Q: Though Cobra Development Fund specializes in projects in Mexico City and its metropolitan area, what opportunities do other fast-growing locations offer, such as Merida or even Monterrey?

A: Each market has unique dynamics and to evaluate opportunities we will use the same analytical approach. In the future we might evaluate opportunities in other markets where we are able to replicate our successful strategy, but for the time being we still see a lot of opportunities in Mexico City. Currently, we have new projects in the Narvarte, Anahuac, Cuauhtemoc, Portales and Las Aguilas neighborhoods.

Q: How can real estate developers and funds work together to boost the development of sustainable projects and buildings?

A: Nowadays, sustainability is a concept that has become an integral part of new real estate developments. Projects need to incorporate sustainability elements from the conceptual and design phases to include energy efficient materials in painting, lighting and insulation; solar panels, drain water recovery systems, use of energy efficient appliances and HVAC, among others.

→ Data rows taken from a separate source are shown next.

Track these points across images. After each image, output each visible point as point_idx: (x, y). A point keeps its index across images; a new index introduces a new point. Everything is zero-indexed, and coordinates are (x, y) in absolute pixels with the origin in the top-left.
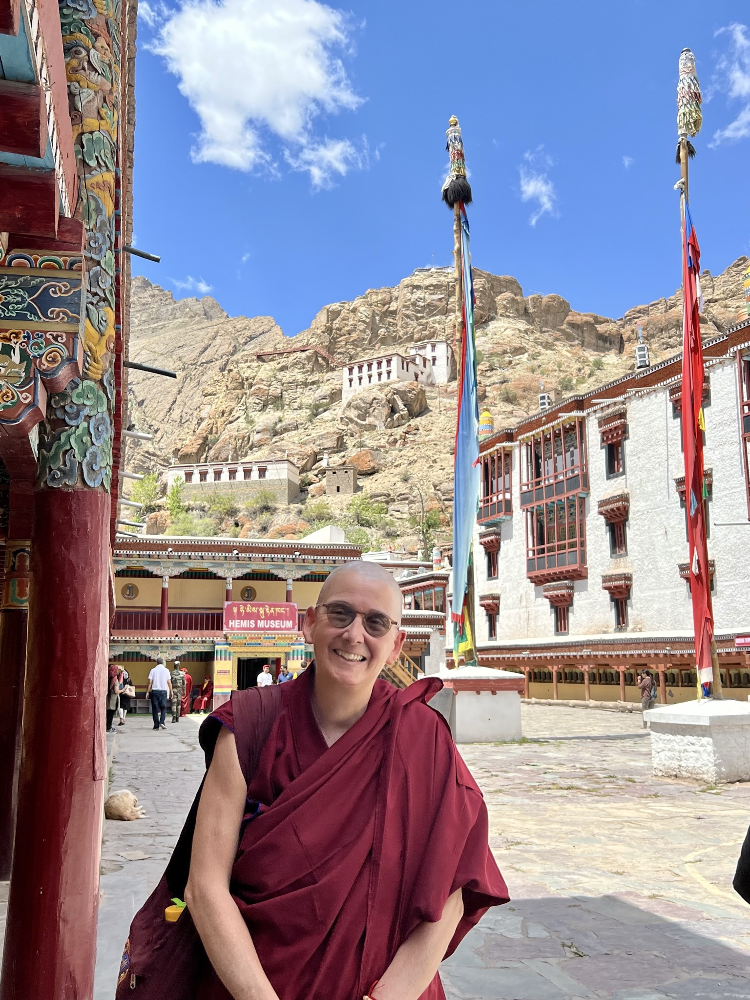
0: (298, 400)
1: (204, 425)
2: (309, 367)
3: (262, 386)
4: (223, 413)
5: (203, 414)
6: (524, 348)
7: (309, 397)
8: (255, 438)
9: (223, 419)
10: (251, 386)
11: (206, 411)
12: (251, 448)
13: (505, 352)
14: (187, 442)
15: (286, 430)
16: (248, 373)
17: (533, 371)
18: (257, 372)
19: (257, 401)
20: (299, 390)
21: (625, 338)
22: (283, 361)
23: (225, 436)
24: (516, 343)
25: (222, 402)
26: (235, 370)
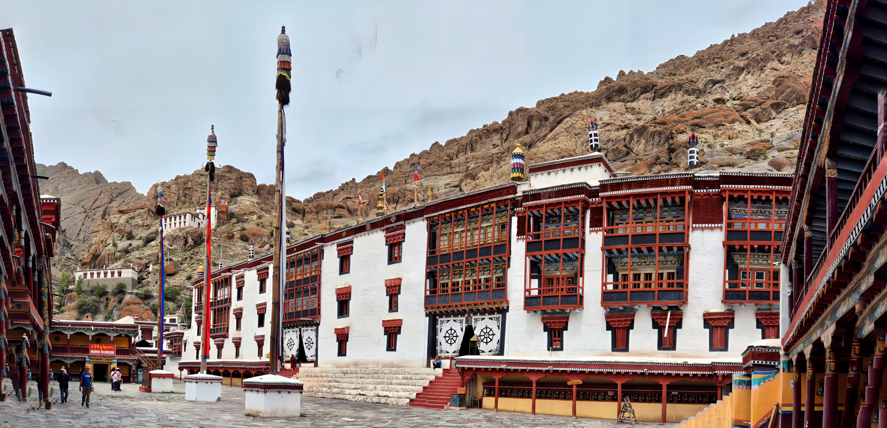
0: (139, 235)
1: (93, 248)
2: (145, 217)
3: (121, 227)
4: (102, 241)
5: (93, 242)
6: (255, 212)
7: (144, 234)
8: (118, 254)
9: (102, 245)
10: (116, 227)
11: (94, 240)
12: (116, 259)
13: (245, 214)
14: (85, 257)
15: (133, 250)
16: (114, 221)
17: (258, 225)
18: (119, 220)
19: (119, 235)
20: (140, 229)
21: (306, 211)
22: (132, 214)
23: (103, 254)
24: (252, 209)
25: (101, 236)
26: (108, 219)
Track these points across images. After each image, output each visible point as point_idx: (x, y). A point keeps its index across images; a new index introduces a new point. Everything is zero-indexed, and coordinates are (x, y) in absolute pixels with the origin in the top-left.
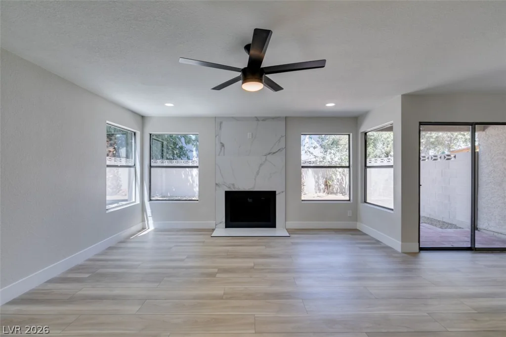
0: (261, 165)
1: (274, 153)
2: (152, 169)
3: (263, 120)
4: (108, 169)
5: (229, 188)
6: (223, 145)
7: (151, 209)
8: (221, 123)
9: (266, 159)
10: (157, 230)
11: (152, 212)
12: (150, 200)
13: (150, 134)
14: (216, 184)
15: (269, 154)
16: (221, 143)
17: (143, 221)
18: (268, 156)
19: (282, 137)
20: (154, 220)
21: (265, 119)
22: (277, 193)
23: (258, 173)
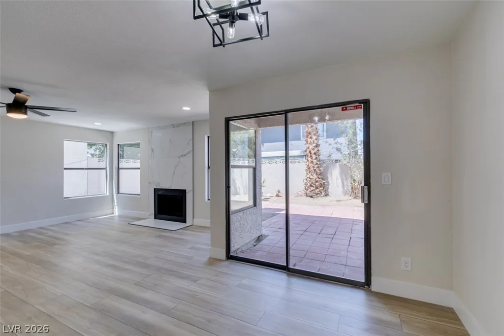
0: (176, 166)
1: (185, 155)
2: (120, 170)
3: (177, 127)
4: (65, 171)
5: (157, 186)
6: (153, 151)
7: (117, 199)
8: (152, 132)
9: (179, 162)
10: (120, 216)
11: (117, 202)
12: (118, 193)
13: (118, 145)
14: (149, 182)
15: (182, 156)
16: (152, 149)
17: (113, 208)
18: (182, 159)
19: (190, 140)
20: (118, 209)
21: (179, 125)
22: (187, 191)
23: (174, 174)
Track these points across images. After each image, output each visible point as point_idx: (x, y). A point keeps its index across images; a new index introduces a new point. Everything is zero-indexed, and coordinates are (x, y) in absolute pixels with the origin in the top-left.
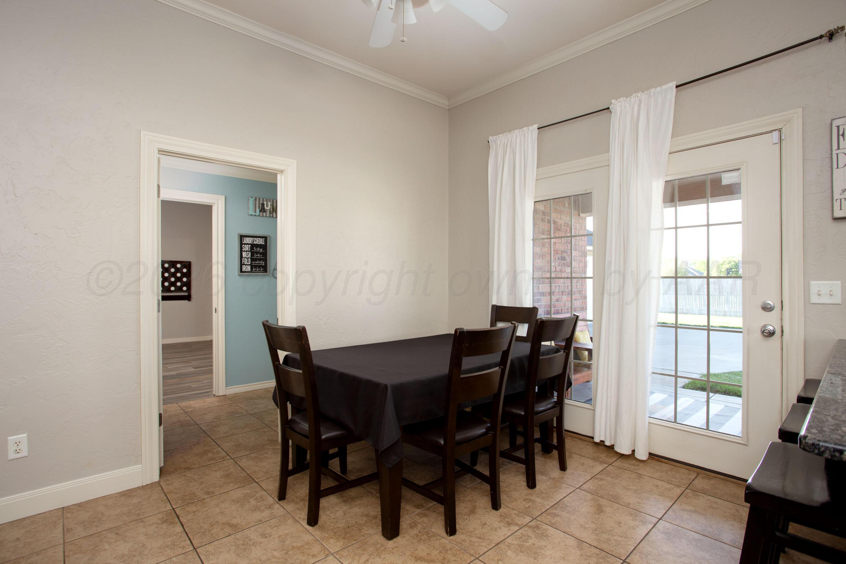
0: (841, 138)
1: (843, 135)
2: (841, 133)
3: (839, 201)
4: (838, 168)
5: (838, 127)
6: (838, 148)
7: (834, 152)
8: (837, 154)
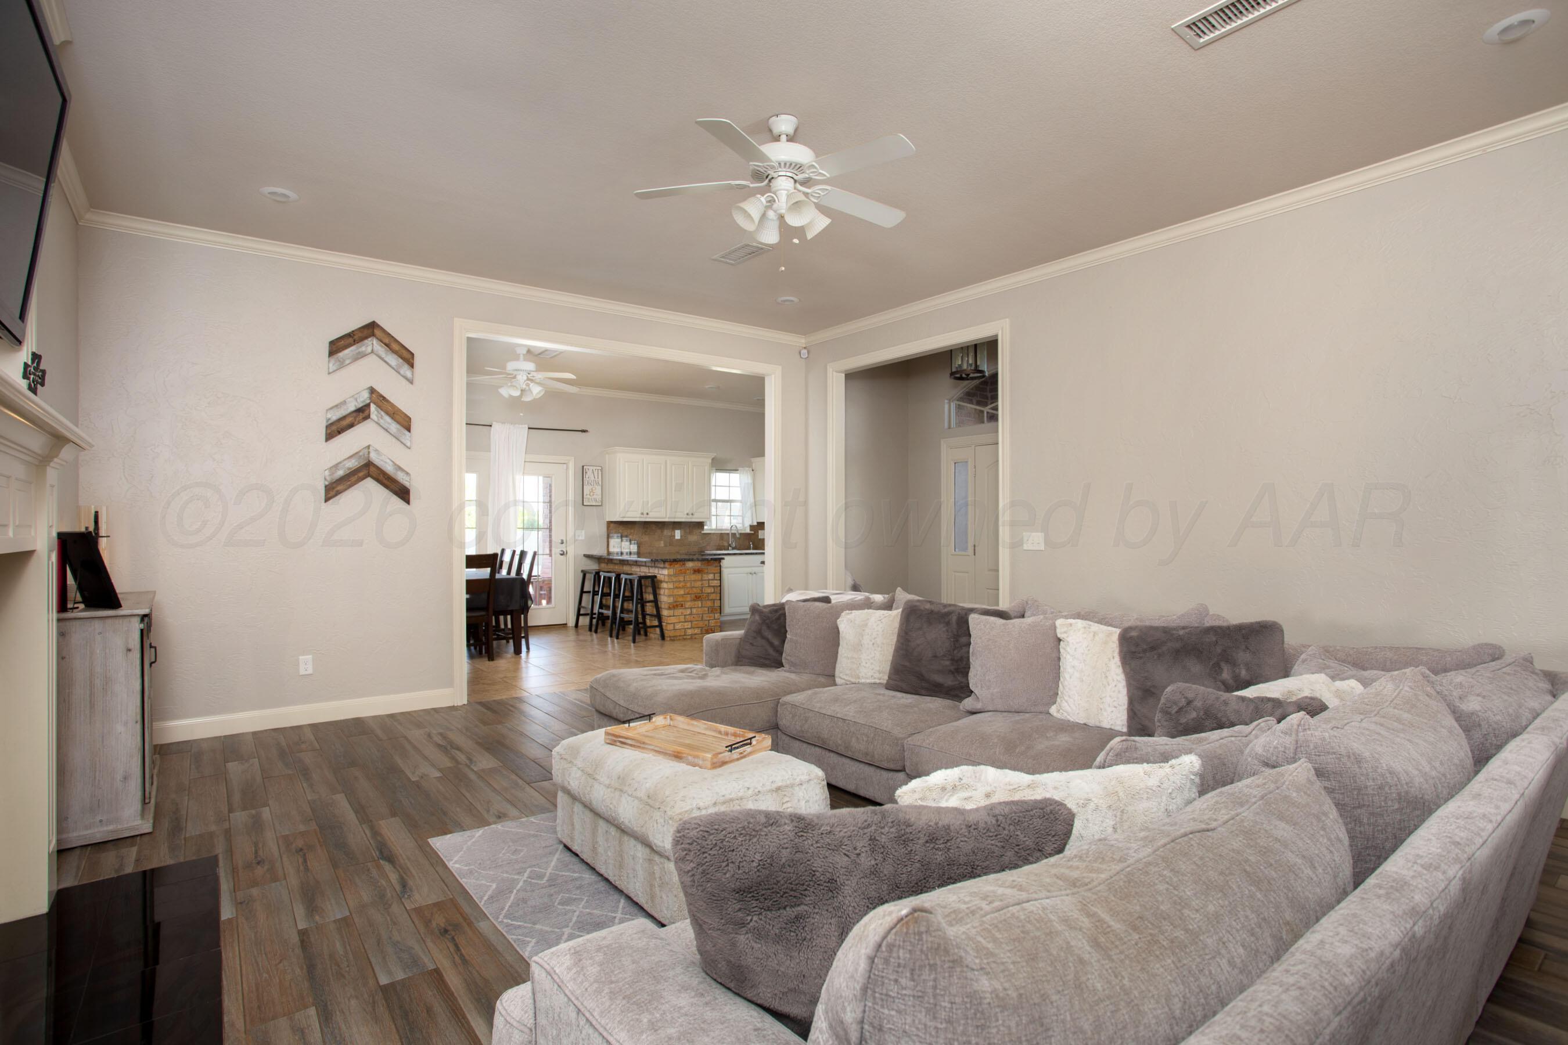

Projects also need to incorporate other features that help reduce the use of water, electricity and motor vehicles by providing spaces for bicycles and access to public transportation. 

Q: What strategies can the real estate sector implement to ensure the industry can ride out of the current sanitary emergency?

A: Real estate development and construction in particular are industries that drive economic growth and recovery. After the crisis, these industries will be key to reactivate the economy around the world.  Governments should provide support to facilitate the activation of these sectors by speeding up the processes to obtain permits and licenses, as well as financing programs that allow developers to reactivate current projects as fast as possible.

In particular real estate developers should continue evaluating opportunities and be ready to act as soon as the crisis is over. The world has changed and it is important for developers to assess new trends and requirements that could eventually lead to new formats of office space, retail and so on. This is a time when innovation in the real estate sector should allow developers to be at the forefront of the recovery.